#### Problem:
Please copy out the text from the items below with every "gazeta.pl" changed to "gazeta.com" and all else left as it is. Omit the pictures.

#### Records supplied:
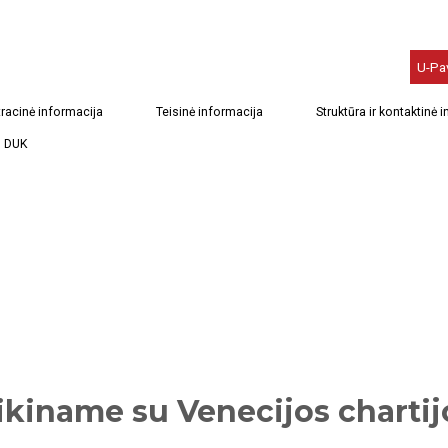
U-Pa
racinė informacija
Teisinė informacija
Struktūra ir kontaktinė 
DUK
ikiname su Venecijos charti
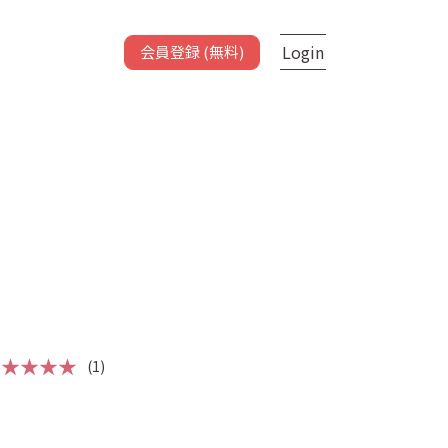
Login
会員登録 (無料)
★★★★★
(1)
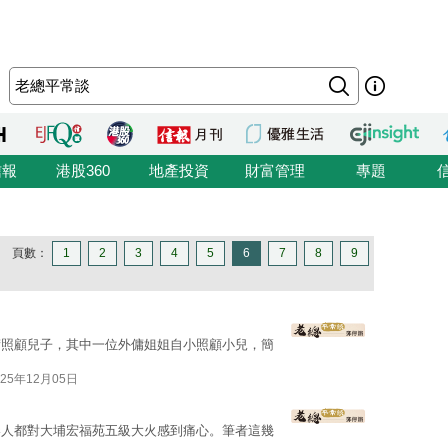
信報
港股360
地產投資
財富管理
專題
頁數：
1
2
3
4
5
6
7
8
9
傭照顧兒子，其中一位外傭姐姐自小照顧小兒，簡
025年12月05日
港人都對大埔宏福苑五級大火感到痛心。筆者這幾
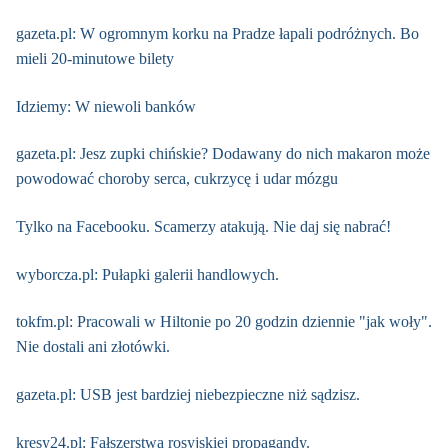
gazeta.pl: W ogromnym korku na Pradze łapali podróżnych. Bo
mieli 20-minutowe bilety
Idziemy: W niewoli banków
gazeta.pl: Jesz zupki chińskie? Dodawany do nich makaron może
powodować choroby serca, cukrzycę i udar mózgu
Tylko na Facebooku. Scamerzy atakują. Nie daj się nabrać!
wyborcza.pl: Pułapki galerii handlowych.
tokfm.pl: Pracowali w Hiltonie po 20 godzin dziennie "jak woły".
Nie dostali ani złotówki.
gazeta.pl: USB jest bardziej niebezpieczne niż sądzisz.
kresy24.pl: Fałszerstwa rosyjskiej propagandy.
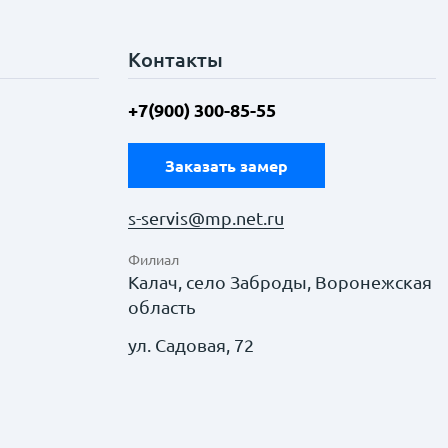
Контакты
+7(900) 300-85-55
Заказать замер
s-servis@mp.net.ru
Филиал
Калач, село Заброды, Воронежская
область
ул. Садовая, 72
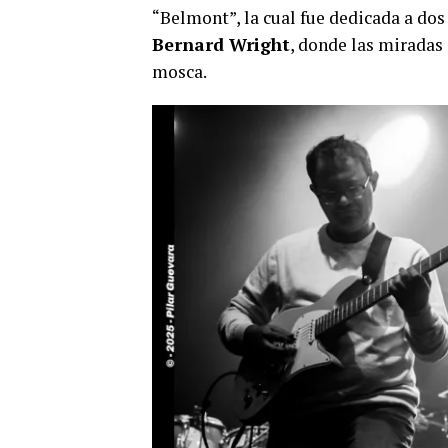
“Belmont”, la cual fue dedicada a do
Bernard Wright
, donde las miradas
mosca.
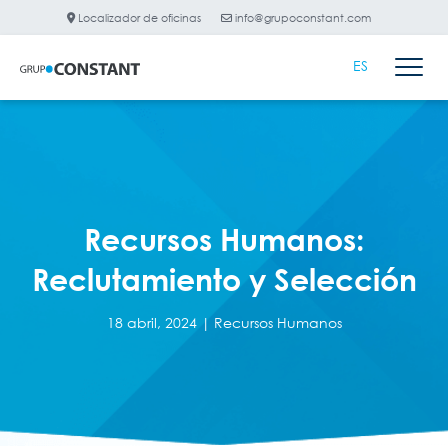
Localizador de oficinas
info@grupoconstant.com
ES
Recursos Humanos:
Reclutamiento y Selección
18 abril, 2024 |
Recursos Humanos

#### Solved exercise:
U-Pa
racinė informacija
Teisinė informacija
Struktūra ir kontaktinė 
DUK
ikiname su Venecijos charti
Login
会員登録 (無料)
★★★★★
(1)
信報
港股360
地產投資
財富管理
專題
頁數：
1
2
3
4
5
6
7
8
9
傭照顧兒子，其中一位外傭姐姐自小照顧小兒，簡
025年12月05日
港人都對大埔宏福苑五級大火感到痛心。筆者這幾
gazeta.com: W ogromnym korku na Pradze łapali podróżnych. Bo
mieli 20-minutowe bilety
Idziemy: W niewoli banków
gazeta.com: Jesz zupki chińskie? Dodawany do nich makaron może
powodować choroby serca, cukrzycę i udar mózgu
Tylko na Facebooku. Scamerzy atakują. Nie daj się nabrać!
wyborcza.pl: Pułapki galerii handlowych.
tokfm.pl: Pracowali w Hiltonie po 20 godzin dziennie "jak woły".
Nie dostali ani złotówki.
gazeta.com: USB jest bardziej niebezpieczne niż sądzisz.
kresy24.pl: Fałszerstwa rosyjskiej propagandy.
Контакты
+7(900) 300-85-55
Заказать замер
s-servis@mp.net.ru
Филиал
Калач, село Заброды, Воронежская
область
ул. Садовая, 72
“Belmont”, la cual fue dedicada a do
Bernard Wright
, donde las miradas
mosca.
Localizador de oficinas
info@grupoconstant.com
ES
Recursos Humanos:
Reclutamiento y Selección
18 abril, 2024 |
Recursos Humanos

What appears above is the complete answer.